** Data to process follows **

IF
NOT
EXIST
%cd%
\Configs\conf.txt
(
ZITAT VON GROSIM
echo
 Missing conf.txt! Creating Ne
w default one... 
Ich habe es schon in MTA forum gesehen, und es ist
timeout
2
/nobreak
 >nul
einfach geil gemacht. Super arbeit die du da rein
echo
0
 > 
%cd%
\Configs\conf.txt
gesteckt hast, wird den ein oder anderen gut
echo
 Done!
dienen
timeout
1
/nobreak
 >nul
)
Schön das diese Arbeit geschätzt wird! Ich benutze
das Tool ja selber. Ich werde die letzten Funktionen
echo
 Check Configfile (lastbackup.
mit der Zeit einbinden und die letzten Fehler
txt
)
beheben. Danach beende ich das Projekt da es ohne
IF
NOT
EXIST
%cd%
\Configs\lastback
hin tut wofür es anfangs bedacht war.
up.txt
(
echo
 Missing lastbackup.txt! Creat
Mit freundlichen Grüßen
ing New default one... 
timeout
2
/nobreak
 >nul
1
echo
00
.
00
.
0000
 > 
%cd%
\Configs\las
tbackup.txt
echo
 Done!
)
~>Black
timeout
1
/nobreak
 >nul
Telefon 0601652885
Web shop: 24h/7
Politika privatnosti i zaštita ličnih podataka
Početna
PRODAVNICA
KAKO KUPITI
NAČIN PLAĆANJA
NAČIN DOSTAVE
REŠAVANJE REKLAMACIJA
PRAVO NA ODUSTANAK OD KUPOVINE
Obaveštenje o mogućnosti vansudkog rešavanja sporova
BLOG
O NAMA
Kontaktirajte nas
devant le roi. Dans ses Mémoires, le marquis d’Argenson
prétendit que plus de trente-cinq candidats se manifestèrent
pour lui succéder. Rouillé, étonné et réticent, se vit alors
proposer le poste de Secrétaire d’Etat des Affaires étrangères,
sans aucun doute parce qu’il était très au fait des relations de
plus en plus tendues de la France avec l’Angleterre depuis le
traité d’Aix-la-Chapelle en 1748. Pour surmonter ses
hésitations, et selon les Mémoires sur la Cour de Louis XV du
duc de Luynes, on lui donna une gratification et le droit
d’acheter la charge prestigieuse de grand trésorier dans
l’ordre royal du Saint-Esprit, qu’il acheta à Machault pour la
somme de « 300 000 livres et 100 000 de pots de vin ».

** End of Data to process **

— The task —
Your answer should be every entry above, repeated exactly.

— Finished task —
IF
NOT
EXIST
%cd%
\Configs\conf.txt
(
ZITAT VON GROSIM
echo
 Missing conf.txt! Creating Ne
w default one... 
Ich habe es schon in MTA forum gesehen, und es ist
timeout
2
/nobreak
 >nul
einfach geil gemacht. Super arbeit die du da rein
echo
0
 > 
%cd%
\Configs\conf.txt
gesteckt hast, wird den ein oder anderen gut
echo
 Done!
dienen
timeout
1
/nobreak
 >nul
)
Schön das diese Arbeit geschätzt wird! Ich benutze
das Tool ja selber. Ich werde die letzten Funktionen
echo
 Check Configfile (lastbackup.
mit der Zeit einbinden und die letzten Fehler
txt
)
beheben. Danach beende ich das Projekt da es ohne
IF
NOT
EXIST
%cd%
\Configs\lastback
hin tut wofür es anfangs bedacht war.
up.txt
(
echo
 Missing lastbackup.txt! Creat
Mit freundlichen Grüßen
ing New default one... 
timeout
2
/nobreak
 >nul
1
echo
00
.
00
.
0000
 > 
%cd%
\Configs\las
tbackup.txt
echo
 Done!
)
~>Black
timeout
1
/nobreak
 >nul
Telefon 0601652885
Web shop: 24h/7
Politika privatnosti i zaštita ličnih podataka
Početna
PRODAVNICA
KAKO KUPITI
NAČIN PLAĆANJA
NAČIN DOSTAVE
REŠAVANJE REKLAMACIJA
PRAVO NA ODUSTANAK OD KUPOVINE
Obaveštenje o mogućnosti vansudkog rešavanja sporova
BLOG
O NAMA
Kontaktirajte nas
devant le roi. Dans ses Mémoires, le marquis d’Argenson
prétendit que plus de trente-cinq candidats se manifestèrent
pour lui succéder. Rouillé, étonné et réticent, se vit alors
proposer le poste de Secrétaire d’Etat des Affaires étrangères,
sans aucun doute parce qu’il était très au fait des relations de
plus en plus tendues de la France avec l’Angleterre depuis le
traité d’Aix-la-Chapelle en 1748. Pour surmonter ses
hésitations, et selon les Mémoires sur la Cour de Louis XV du
duc de Luynes, on lui donna une gratification et le droit
d’acheter la charge prestigieuse de grand trésorier dans
l’ordre royal du Saint-Esprit, qu’il acheta à Machault pour la
somme de « 300 000 livres et 100 000 de pots de vin ».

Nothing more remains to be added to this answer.